Pfizer on Thursday said it will go forward with a once-daily version of its weight-loss pill danugliprone after the corporate saw “encouraging” data in an ongoing early-stage trial.
The company evaluated several once-daily types of the drug and identified the one with the “most favorable profile” by way of safety and the body’s response to the drug.
Pfizer plans to conduct more early-stage trials within the second half of the yr to find out the perfect dose of the drug. Results are expected in the primary quarter of next yr, a spokesperson told CNBC. The company said those trials would “serve as the basis for the pivotal trials” utilized in applications for regulatory approval.
Results are expected in the primary quarter of next yr, a spokesman told CNBC.
Danugliprone “has demonstrated good efficacy in a twice-daily formulation, and we believe a once-daily formulation has the potential to have a competitive profile in the oral GLP-1 space,” Pfizer's outgoing chief scientific officer, Dr. Mikael Dolsten, said in a press release. Notably, the corporate has not observed any liver issues of safety in patients receiving a once-daily formulation of the drug.
Pfizer is one in every of several pharmaceutical firms vying for market share in a extremely popular class of weight-loss and diabetes drugs called GLP-1 agonists. Some analysts expect the industry around 100 billion US dollars to the top of the last decade.
But Pfizer has to date had difficulty gaining a foothold available in the market.
The pharmaceutical giant stopped a twice-daily version of danugliprone in December after patients in a mid-stage trial had problems tolerating the drug. At the time, Pfizer said early trial data on the once-daily version “show a way forward.”
But investors have been pessimistic in regards to the company's potential within the GLP-1 space because it pulled one other once-daily pill from the market in June 2023 because patients receiving the treatment had elevated liver enzymes. Those setbacks were just one in every of many Pfizer experienced last yr, along with the rapid decline in its Covid business, which dragged down the corporate's stock.
Nevertheless, Pfizer other experimental Anti-obesity drugs are in early development. The company has not disclosed how these treatments will work.
“Obesity is an important therapeutic area for Pfizer and the company has a robust pipeline with three clinical and several preclinical candidates,” Dolsten said within the press release.

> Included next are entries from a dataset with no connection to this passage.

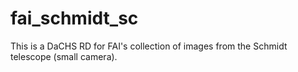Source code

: # fai_schmidt_sc
This is a DaCHS RD for FAI's collection of images from the Schmidt telescope (small camera).
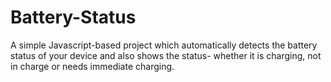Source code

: # Battery-Status
A simple Javascript-based project which automatically detects the battery status of your device and also shows the status- whether it is charging, not in charge or needs immediate charging.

Pfizer also believes GLP-1 is barely “scratching the surface of what we're going to see in the obesity space,” CEO Albert Bourla said during a conference in June.

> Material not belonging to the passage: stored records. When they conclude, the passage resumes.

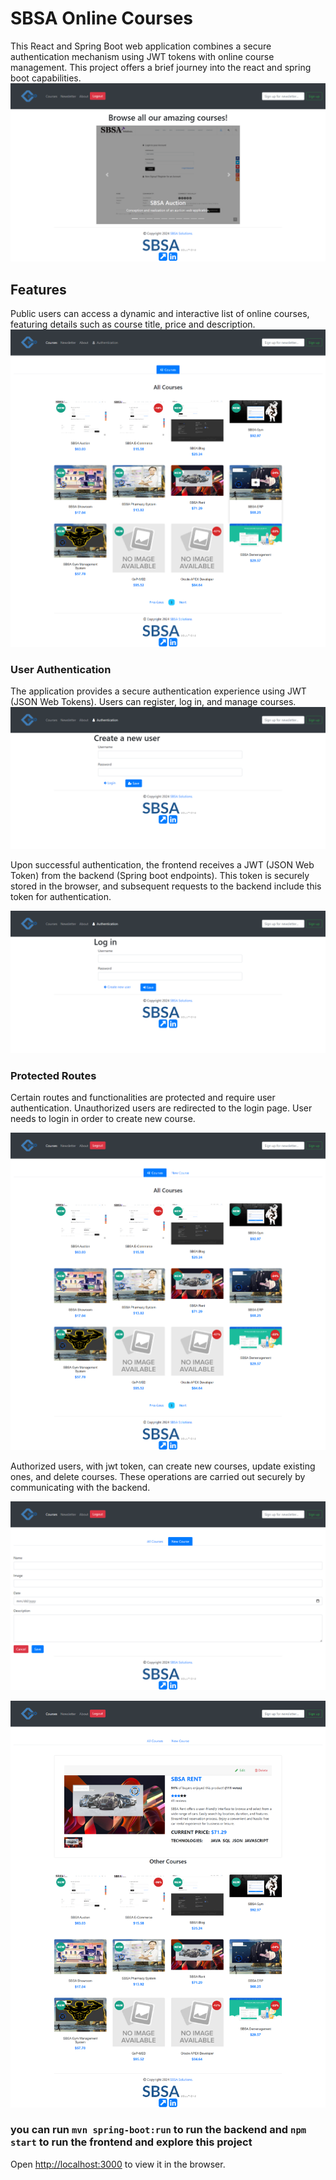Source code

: # SBSA Online Courses

This React and Spring Boot web application combines a secure authentication mechanism using JWT tokens with online course management.
This project offers a brief journey into the react and spring boot capabilities.
![Screenshot of a home page.](/images/home.png)

## Features

Public users can access a dynamic and interactive list of online courses, featuring details such as course title, price and description.
![Screenshot of a register page.](/images/courses.png)

### User Authentication

The application provides a secure authentication experience using JWT (JSON Web Tokens). Users can register, log in, and manage courses.
![Screenshot of a register page.](/images/register.png)

Upon successful authentication, the frontend receives a JWT (JSON Web Token) from the backend (Spring boot endpoints). This token is securely stored in the browser, and subsequent requests to the backend include this token for authentication.

![Screenshot of a login page.](/images/login.png)

### Protected Routes

Certain routes and functionalities are protected and require user authentication. Unauthorized users are redirected to the login page.
User needs to login in order to create new course.

![Screenshot of a courses page.](/images/courses-with-auth.png)

Authorized users, with jwt token, can create new courses, update existing ones, and delete courses. These operations are carried out securely by communicating with the backend.

![Screenshot of a edit page.](/images/new-course.png)

![Screenshot of a edit page.](/images/edit-course.png)

### you can run `mvn spring-boot:run` to run the backend and `npm start` to run the frontend and explore this project

Open [http://localhost:3000](http://localhost:3000) to view it in the browser.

Pfizer’s Danugliprone is a GLP-1 that promotes weight reduction in the identical way as Novo Nordisk's injection Wegovy and diabetes treatment Ozempic. The drugs mimic a single hormone produced within the gut called GLP-1, which signals to the brain when an individual is full.

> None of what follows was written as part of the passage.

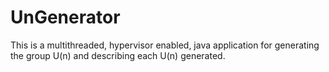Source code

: # UnGenerator
This is a multithreaded, hypervisor enabled, java application for generating the group U(n) and describing each U(n) generated.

Injections from Novo Nordisk and Eli Lilly Demand for these vehicles has increased sharply over the past yr, despite their high price and limited insurance coverage.
The team is working with Pfizer and other pharmaceutical firms to develop oral versions which might be more convenient for patients to take and easier to fabricate, which could help ease supply shortages within the United States.
Pfizer had previously stated that the corporate could acquire or partner with a smaller obesity drug maker.
Bourla told reporters at a Conference in January that the corporate was unlikely to amass an obesity drug in advanced development, particularly as the corporate was focused on cost reduction.
However, he said Pfizer is on the lookout for potential licensing deals or early-stage weight-loss drugs.
Pfizer's update on danugliprone comes days after the corporate announced it was on the lookout for a successor to Dolsten. step back after greater than 15 years on the pharmaceutical company. Dolsten played an important role in the event of Pfizer's Covid vaccine.